Other parties of interest
Some particular creditors combine different aspects of the above practices. Representing an indenture trustee, deputized with protecting the interests of disparate bondholders, affords the practitioner a combination of the coalition-building of committee work and relatively limited agenda of individual creditor work. Representation of a single institutional unsecured client, like a bank holding a very large bond position, is a major in single unsecured creditor work with a minor in bank work; your client is just another unsecured creditor, except it is a bank with a single financial focus and substantial leverage among the unsecureds.

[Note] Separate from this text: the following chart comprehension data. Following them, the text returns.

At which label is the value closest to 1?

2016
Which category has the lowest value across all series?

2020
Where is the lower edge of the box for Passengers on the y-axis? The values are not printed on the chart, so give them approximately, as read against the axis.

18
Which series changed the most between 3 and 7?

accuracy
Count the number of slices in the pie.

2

Union representation is its own unique ball of wax. And many practitioners include in their practice representation of acquirers, parties who purchase bankruptcy assets, which offers a unique combination of litigation and m&a work. Like the substantive work, the client base in bankruptcy is full of variety, with each type of representation posing its own challenges.
Chapter 7 Trustees
Chapter 7 trusteeships are the refuge of lawyers who really want to be businessmen. A bankruptcy trustee is a court-appointed fiduciary, often an attorney, charged with winding down the business of the Chapter 7 debtor and distributing its assets. Many attorneys devote a substantial portion of their practice to serving as, or representing, a Chapter 7 Trustee. Abiding by the maxim that only a fool hires himself as his lawyer, most Chapter 7 Trustees retain outside counsel, or other attorneys in their firms, to handle the legal work.

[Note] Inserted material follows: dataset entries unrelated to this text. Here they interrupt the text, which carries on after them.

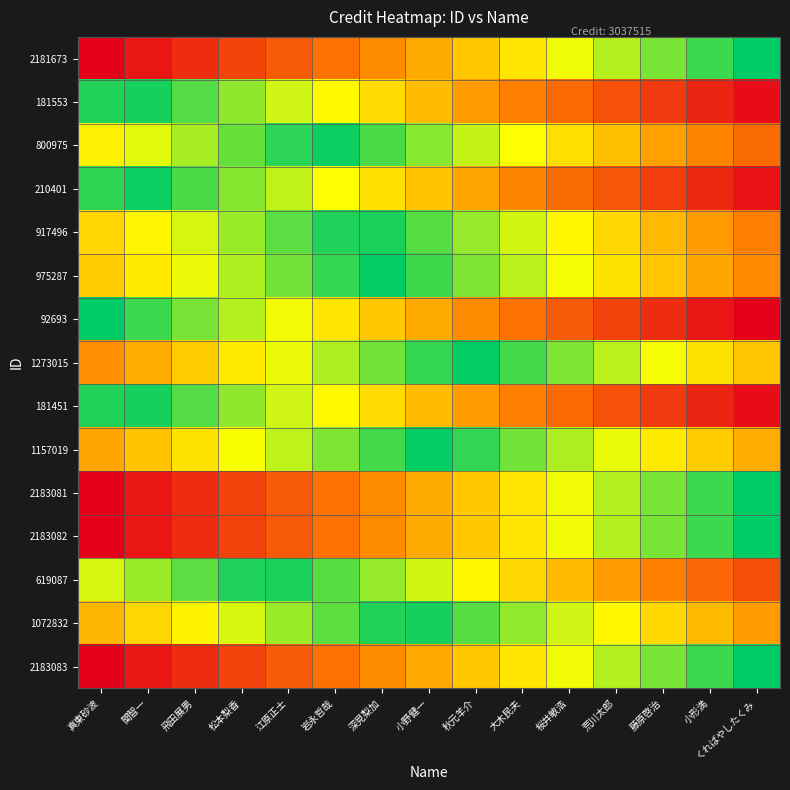

Reading left to right, transcribe all the data shown in this chart.

2181673: 真東砂波=1.0	関智一=0.9	飛田展男=0.9	松本梨香=0.8	江原正士=0.7	岩永哲哉=0.6	深見梨加=0.6	小野健一=0.5	秋元羊介=0.4	大木民夫=0.4	桜井敏浩=0.3	荒川太郎=0.2	藤原啓治=0.1	小形満=0.1	くればやしたくみ=0.0
181553: 真東砂波=0.0	関智一=0.0	飛田展男=0.1	松本梨香=0.2	江原正士=0.2	岩永哲哉=0.3	深見梨加=0.4	小野健一=0.5	秋元羊介=0.5	大木民夫=0.6	桜井敏浩=0.7	荒川太郎=0.7	藤原啓治=0.8	小形満=0.9	くればやしたくみ=1.0
800975: 真東砂波=0.3	関智一=0.3	飛田展男=0.2	松本梨香=0.1	江原正士=0.1	岩永哲哉=0.0	深見梨加=0.1	小野健一=0.2	秋元羊介=0.2	大木民夫=0.3	桜井敏浩=0.4	荒川太郎=0.4	藤原啓治=0.5	小形満=0.6	くればやしたくみ=0.7
210401: 真東砂波=0.1	関智一=0.0	飛田展男=0.1	松本梨香=0.2	江原正士=0.2	岩永哲哉=0.3	深見梨加=0.4	小野健一=0.4	秋元羊介=0.5	大木民夫=0.6	桜井敏浩=0.7	荒川太郎=0.7	藤原啓治=0.8	小形満=0.9	くればやしたくみ=0.9
917496: 真東砂波=0.4	関智一=0.3	飛田展男=0.3	松本梨香=0.2	江原正士=0.1	岩永哲哉=0.0	深見梨加=0.0	小野健一=0.1	秋元羊介=0.2	大木民夫=0.2	桜井敏浩=0.3	荒川太郎=0.4	藤原啓治=0.5	小形満=0.5	くればやしたくみ=0.6
975287: 真東砂波=0.4	関智一=0.4	飛田展男=0.3	松本梨香=0.2	江原正士=0.1	岩永哲哉=0.1	深見梨加=0.0	小野健一=0.1	秋元羊介=0.1	大木民夫=0.2	桜井敏浩=0.3	荒川太郎=0.4	藤原啓治=0.4	小形満=0.5	くればやしたくみ=0.6
92693: 真東砂波=0.0	関智一=0.1	飛田展男=0.1	松本梨香=0.2	江原正士=0.3	岩永哲哉=0.4	深見梨加=0.4	小野健一=0.5	秋元羊介=0.6	大木民夫=0.6	桜井敏浩=0.7	荒川太郎=0.8	藤原啓治=0.9	小形満=0.9	くればやしたくみ=1.0
1273015: 真東砂波=0.6	関智一=0.5	飛田展男=0.4	松本梨香=0.4	江原正士=0.3	岩永哲哉=0.2	深見梨加=0.1	小野健一=0.1	秋元羊介=0.0	大木民夫=0.1	桜井敏浩=0.1	荒川太郎=0.2	藤原啓治=0.3	小形満=0.4	くればやしたくみ=0.4
181451: 真東砂波=0.0	関智一=0.0	飛田展男=0.1	松本梨香=0.2	江原正士=0.2	岩永哲哉=0.3	深見梨加=0.4	小野健一=0.5	秋元羊介=0.5	大木民夫=0.6	桜井敏浩=0.7	荒川太郎=0.7	藤原啓治=0.8	小形満=0.9	くればやしたくみ=1.0
1157019: 真東砂波=0.5	関智一=0.4	飛田展男=0.4	松本梨香=0.3	江原正士=0.2	岩永哲哉=0.2	深見梨加=0.1	小野健一=0.0	秋元羊介=0.1	大木民夫=0.1	桜井敏浩=0.2	荒川太郎=0.3	藤原啓治=0.3	小形満=0.4	くればやしたくみ=0.5
2183081: 真東砂波=1.0	関智一=0.9	飛田展男=0.9	松本梨香=0.8	江原正士=0.7	岩永哲哉=0.6	深見梨加=0.6	小野健一=0.5	秋元羊介=0.4	大木民夫=0.4	桜井敏浩=0.3	荒川太郎=0.2	藤原啓治=0.1	小形満=0.1	くればやしたくみ=0.0
2183082: 真東砂波=1.0	関智一=0.9	飛田展男=0.9	松本梨香=0.8	江原正士=0.7	岩永哲哉=0.6	深見梨加=0.6	小野健一=0.5	秋元羊介=0.4	大木民夫=0.4	桜井敏浩=0.3	荒川太郎=0.2	藤原啓治=0.1	小形満=0.1	くればやしたくみ=0.0
619087: 真東砂波=0.3	関智一=0.2	飛田展男=0.1	松本梨香=0.0	江原正士=0.0	岩永哲哉=0.1	深見梨加=0.2	小野健一=0.2	秋元羊介=0.3	大木民夫=0.4	桜井敏浩=0.5	荒川太郎=0.5	藤原啓治=0.6	小形満=0.7	くればやしたくみ=0.7
1072832: 真東砂波=0.5	関智一=0.4	飛田展男=0.3	松本梨香=0.3	江原正士=0.2	岩永哲哉=0.1	深見梨加=0.0	小野健一=0.0	秋元羊介=0.1	大木民夫=0.2	桜井敏浩=0.2	荒川太郎=0.3	藤原啓治=0.4	小形満=0.5	くればやしたくみ=0.5
2183083: 真東砂波=1.0	関智一=0.9	飛田展男=0.9	松本梨香=0.8	江原正士=0.7	岩永哲哉=0.6	深見梨加=0.6	小野健一=0.5	秋元羊介=0.4	大木民夫=0.4	桜井敏浩=0.3	荒川太郎=0.2	藤原啓治=0.1	小形満=0.1	くればやしたくみ=0.0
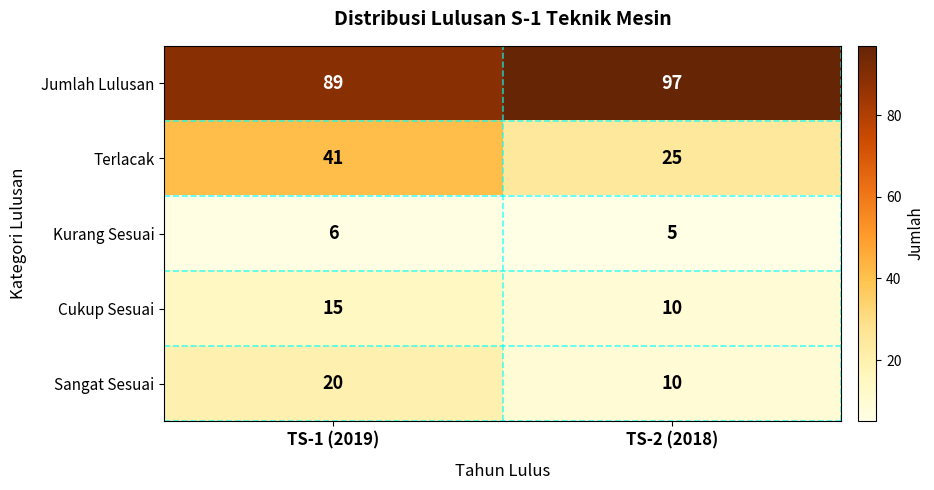

What is the difference between the Cukup Sesuai values at TS-2 (2018) and TS-1 (2019)?

5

To be a Chapter 7 Trustee, you must first be appointed to your region's sitting trustee panel by the Office of the United States Trustee. Then, at the commencement of each Chapter 7 case, the U.S. Trustee's office selects a member of this panel to serve as Chapter 7 Trustee. Appropriately, appointment to one's local Chapter 7 panel can open the door to a steady stream of trustee work. Although trustees are a hallmark of Chapter 7 proceedings, they are also sometimes appointed in Chapter 11 proceedings involving liquidations of the debtor's entire business. Many practitioners enjoy serving as Chapter 7 trustees; while you are still primarily an attorney, you get to play quasi-businessman. "If the business is a restaurant, you get to play restaurateur," albeit one closing down its business, notes Leonard Pena of Los Angeles bankruptcy boutique Weinstein, Eisen, Weiss & Rothschild LLP. Many practitioners also find representation of Chapter 7 Trustees satisfying from a legal standpoint. Aram Ordubegian, also of Weinstein, Eisen, Weiss & Rothschild LLP, describes Chapter 7 representation as "raw bankruptcy work," focused on quickly wrapping up the estate, maximizing its value through avoidance actions, and slicing up the pie to creditors. Trustee representation also affords practitioners the benefit of a savvy client with substantial bankruptcy experience in and knowledge, and no other interest besides maximizing the value of the estate and creditor returns.
On the downside are the administrative responsibilities of the position, including the filing of endless reports with the court, which can grow tedious. Nonetheless, for many practitioners, the opportunity to play fiduciary and businessman is an exciting change-of-pace.